Carla Shibley

Personal information
- Born: September 19, 1990 (age 35)
- Home town: Calgary, Alberta, Canada

Sport
- Sport: Para-cycling
- Disability class: B

Medal record
Para-cycling
Representing Canada
Parapan American Games
| Gold medal – first place | 2019 Lima | Road race B |
| Gold medal – first place | 2019 Lima | Tandem individual pursuit |
| Silver medal – second place | 2019 Lima | 1,000-metre tandem time trial |
| Bronze medal – third place | 2019 Lima | Mixed tandem time trial |

= Carla Shibley =

Canadian para-cyclist

Carla Shibley (born September 19, 1990) is a Canadian para-cyclist. She won four medals at the 2019 Parapan American Games and was named one of Canada's flag bearers for the Closing Ceremony.

== Early life ==
Shibley was diagnosed with Stargardt disease at age 10, leading to her vision loss.

== Career ==
Shibley originally got into adaptive sport through running and goalball. She began para-cycling in 2015.

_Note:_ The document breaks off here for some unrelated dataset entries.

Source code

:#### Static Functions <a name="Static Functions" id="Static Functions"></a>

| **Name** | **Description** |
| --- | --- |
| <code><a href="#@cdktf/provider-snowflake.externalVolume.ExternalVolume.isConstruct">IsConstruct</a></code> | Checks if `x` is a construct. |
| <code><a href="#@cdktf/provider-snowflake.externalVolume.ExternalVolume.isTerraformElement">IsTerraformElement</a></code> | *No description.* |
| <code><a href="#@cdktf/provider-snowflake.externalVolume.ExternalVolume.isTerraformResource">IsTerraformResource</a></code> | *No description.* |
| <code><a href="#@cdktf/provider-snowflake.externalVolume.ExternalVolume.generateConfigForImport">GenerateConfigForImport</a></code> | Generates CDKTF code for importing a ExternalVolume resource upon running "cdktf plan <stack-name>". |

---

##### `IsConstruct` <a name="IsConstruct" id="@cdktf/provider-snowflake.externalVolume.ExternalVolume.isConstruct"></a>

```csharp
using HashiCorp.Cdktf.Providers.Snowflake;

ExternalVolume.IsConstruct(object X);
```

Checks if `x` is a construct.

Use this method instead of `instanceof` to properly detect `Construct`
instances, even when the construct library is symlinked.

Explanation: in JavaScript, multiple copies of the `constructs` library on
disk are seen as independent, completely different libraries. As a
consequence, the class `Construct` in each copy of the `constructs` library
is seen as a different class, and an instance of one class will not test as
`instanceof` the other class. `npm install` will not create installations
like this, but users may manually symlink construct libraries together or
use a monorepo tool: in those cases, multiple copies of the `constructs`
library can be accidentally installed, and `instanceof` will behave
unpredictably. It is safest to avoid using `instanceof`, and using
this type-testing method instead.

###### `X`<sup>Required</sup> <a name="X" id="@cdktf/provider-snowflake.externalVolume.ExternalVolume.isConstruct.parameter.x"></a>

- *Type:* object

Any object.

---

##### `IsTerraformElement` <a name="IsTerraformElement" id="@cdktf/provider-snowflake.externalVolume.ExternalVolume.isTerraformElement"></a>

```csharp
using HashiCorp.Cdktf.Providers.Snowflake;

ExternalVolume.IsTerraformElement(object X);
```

Shibley competed in para-cycling at the 2019 Parapan American Games with pilot Meghan Lemiski. They won gold medals in the women's tandem road race and women's tandem individual pursuit, a silver in the women's 1,000-metre tandem time trial, and a bronze medal in the mixed tandem time trial. She was named a Closing Ceremony flag bearer for Canada at the Games.

Shibley and Lemiski won the 2021 Canada Paracycling National Championship in women's tandem. They came second in the women's tandem time trial. In 2023, Shibley and pilot Meghan Brown, placed tenth in the para road cycling world championships. She won bronze, with Brown, in the women's tandem at the 2024 Para Cycling World Cup in Adelaide.